Two objects of equal mass and center of gravity are placed at the top of an incline plane and given an initial velocity v. The µs and the µk of both objects are identical. One is a ball and one is a block. If both objects have the same contact surface area, which will hit the ground first?

Answer: Ball

My reasoning: Both the ball and the block were at the same initial height upon release. The only difference between the two would be that the ball has rotational kinetic energy and translational KE, whereas the block only has translational. My reasoning was that since the two started at the same PE, that PE for the ball would have to be "divided" between the rotational and linear KE terms, whereas the PE for the block only becomes linear KE.

PE_ball= 1/2mv^2+ 1/2Iw^2
PE_block= 1/2mv^2

Thus, because the PE of the ball is divided between the two terms, the final linear velocity would be less than that of the block.

Can anybody help me out here? What am I doing wrong?

Replace the block and ball with a car with its parking brake on and a car in neutral.

It is pretty obvious that the car in neutral will reach the bottom first.

For a rolling object(the ball or the car in neutral), static friction causes it to roll. This is why we have rubber tires. The friction is of benefit to accelerating a thing that is rolling.

For a sliding object(the block or the car with its parking brake on), static friction can prevent it from moving at all. If the object overcomes the static friction, then its kinetic friction will inhibit its sliding.

 

[Dreamer29]

Ok, gotcha on the friction. Thanks!

So my interpretation of the question w/ regards to PE and KE is wrong?

 

[V5RED]

Ok, gotcha on the friction. Thanks!

So my interpretation of the question w/ regards to PE and KE is wrong?

It led you to the wrong answer didn't it?

 

[Dreamer29]

Yeah, it did. But I'm more concerned that I'm just not understanding rotational energy or that I haven't been applying it in an appropriate manner.

 

[V5RED]

I have not looked at rotational energy for a while since it isn't an MCAT topic, but one thing stands out to me that you missed.

You forgot to include the heat transfer from the kinetic friction when the block slides along the ramp. That will cost it quite a bit of its energy.

The ball loses no energy to friction because it is rolling(static friction), not sliding. Friction only results in heat transfer if there is a rubbing of surfaces, but the ball is just pushing off the surface to continue rolling.

 

[Dreamer29]

I have not looked at rotational energy for a while since it isn't an MCAT topic, but one thing stands out to me that you missed.
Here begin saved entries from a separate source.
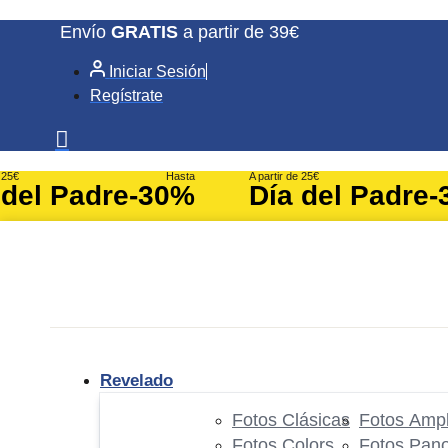
Ir
Envío
GRATIS
a partir de 39€
al
Iniciar Sesión
contenido
Regístrate
e 25€
Hasta
A partir de 25€
 del Padre
-30%
Día del Padre
-
Revelado
Fotos Clásicas
Fotos Ampl
Fotos Colors
Fotos Pan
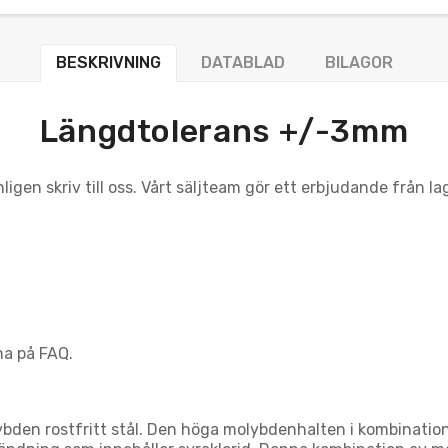
BESKRIVNING
DATABLAD
BILAGOR
Längdtolerans +/-3mm
igen skriv till oss. Vårt säljteam gör ett erbjudande från l
na på FAQ.
ybden rostfritt stål. Den höga molybdenhalten i kombination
You forgot to include the heat transfer from the kinetic friction when the block slides along the ramp. That will cost it quite a bit of its energy.
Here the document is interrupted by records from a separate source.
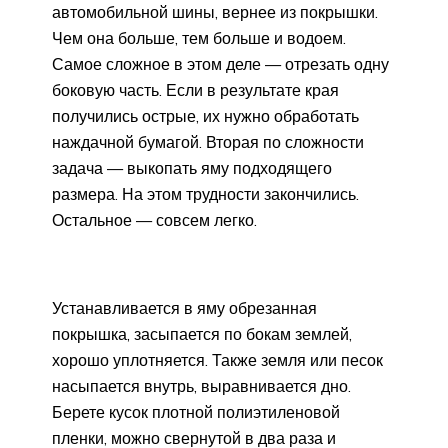
автомобильной шины, вернее из покрышки.
Чем она больше, тем больше и водоем.
Самое сложное в этом деле — отрезать одну
боковую часть. Если в результате края
получились острые, их нужно обработать
наждачной бумагой. Вторая по сложности
задача — выкопать яму подходящего
размера. На этом трудности закончились.
Остальное — совсем легко.
Устанавливается в яму обрезанная
покрышка, засыпается по бокам землей,
хорошо уплотняется. Также земля или песок
насыпается внутрь, выравнивается дно.
Берете кусок плотной полиэтиленовой
пленки, можно свернутой в два раза и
The ball loses no energy to friction because it is rolling(static friction), not sliding. Friction only results in heat transfer if there is a rubbing of surfaces, but the ball is just pushing off the surface to continue rolling.

Thanks! I guess I was missing the point of the question

 

[johnnybravo19]

Don't use math if you don't need it.

The ball has less friction as opposed to the block. Think it through.

 

[Dreamer29]

Right, intuition tells us that the ball will go faster than the block.
Work done by friction in translation and rotation of the ball are equal and opposite. Thus, no work is done by friction in rolling; whereas friction is clearly at work on the block.

But I'm still wondering where and how I've misapplied the work-energy theorem? If the total kinetic energy of a ball is divided between linear and rotational energies, wouldn't the linear energy thus be less?

 

[V5RED]

Right, intuition tells us that the ball will go faster than the block.
Work done by friction in translation and rotation of the ball are equal and opposite. Thus, no work is done by friction in rolling; whereas friction is clearly at work on the block.

But I'm still wondering where and how I've misapplied the work-energy theorem? If the total kinetic energy of a ball is divided between linear and rotational energies, wouldn't the linear energy thus be less?

There is less total energy in the block because it is lost as heat.

Your most obvious error in the application of the theory is the fact that you neglected the heat loss from the block. The block will have less total energy at the bottom of the ramp than the ball does because it lost energy as heat. Even if some of the energy of the ball is in rotational energy, it still will have far more energy at the bottom on the ramp than the block, and it will have far more translational kinetic energy.

 

[Dreamer29]

Thanks for your help.
I've figured out my mistake!